How we calculate liable earnings

‘Liable earnings’ is the term we use to describe your client’s earnings that are liable for ACC levies. In the event of injury, we also use these liable earnings to calculate lost earnings compensation. Generally speaking, how we calculate liable earnings depends on whether your client is self-employed or employs staff.

Self-employed liable earnings

Liable earnings for your self-employed client must be the result of their personal exertion. This includes any physical task (eg management, manual labour, professional services, and administration).

At the end of every financial year, your client is required to file an IR3 tax return to Inland Revenue to declare their income. Inland Revenue will then provide us with the relevant earnings so that we can calculate your client’s invoice.

There are three types of earnings your client can declare to Inland Revenue and which, in turn, are liable for ACC levies. These are:

  • Schedular payments
  • Partnership income
  • Self-employed income.

Non-PAYE shareholder-employees

At the end of every financial year, your client is required to file an IR3 tax return/IR4 company return to Inland Revenue to declare their income.
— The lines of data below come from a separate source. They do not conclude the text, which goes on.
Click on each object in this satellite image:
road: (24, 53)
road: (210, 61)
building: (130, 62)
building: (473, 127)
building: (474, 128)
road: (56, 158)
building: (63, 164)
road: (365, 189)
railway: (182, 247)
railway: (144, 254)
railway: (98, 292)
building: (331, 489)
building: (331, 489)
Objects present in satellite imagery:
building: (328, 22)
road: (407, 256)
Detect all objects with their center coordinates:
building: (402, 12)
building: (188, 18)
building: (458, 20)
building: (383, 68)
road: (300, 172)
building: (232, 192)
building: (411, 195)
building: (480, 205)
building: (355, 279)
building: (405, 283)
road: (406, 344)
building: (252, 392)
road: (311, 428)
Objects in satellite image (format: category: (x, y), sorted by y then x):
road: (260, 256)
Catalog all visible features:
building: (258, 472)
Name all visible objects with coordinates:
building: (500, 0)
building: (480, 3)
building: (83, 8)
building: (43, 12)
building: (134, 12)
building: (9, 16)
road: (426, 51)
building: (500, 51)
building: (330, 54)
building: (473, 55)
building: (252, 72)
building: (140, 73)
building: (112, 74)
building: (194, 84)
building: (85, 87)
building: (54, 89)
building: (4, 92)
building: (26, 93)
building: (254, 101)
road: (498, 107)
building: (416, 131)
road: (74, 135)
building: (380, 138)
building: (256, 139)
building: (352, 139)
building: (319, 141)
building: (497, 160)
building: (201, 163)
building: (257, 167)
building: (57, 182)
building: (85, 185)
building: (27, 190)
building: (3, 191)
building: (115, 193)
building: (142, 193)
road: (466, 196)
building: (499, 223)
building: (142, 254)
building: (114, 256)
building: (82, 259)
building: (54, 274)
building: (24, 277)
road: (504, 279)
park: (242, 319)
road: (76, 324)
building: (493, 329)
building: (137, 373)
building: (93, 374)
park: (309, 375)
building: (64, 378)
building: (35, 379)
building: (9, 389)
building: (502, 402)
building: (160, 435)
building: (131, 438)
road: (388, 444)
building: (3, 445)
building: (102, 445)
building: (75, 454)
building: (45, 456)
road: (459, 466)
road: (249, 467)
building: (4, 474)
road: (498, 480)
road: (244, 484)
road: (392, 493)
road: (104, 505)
Inland Revenue will then provide us with the relevant earnings so that we can calculate your client’s invoice.

Employers’ liable earnings

To calculate your employer client’s liable earnings, we get the total amount of their payroll from the PAYE schedules (IR348) filed with Inland Revenue and then subtract:

  • Payments not assessable for personal injury cover (eg redundancy payments, pensions)
  • Any amount paid to individual employees above the current maximum earnings limit for the 2011/12 levy year, which is currently set at $110,018.00
  • Any amount paid to injured employees to cover their first week of wages (before we take over payments)
  • Any amount paid under the ACC Employer Reimbursement Agreement.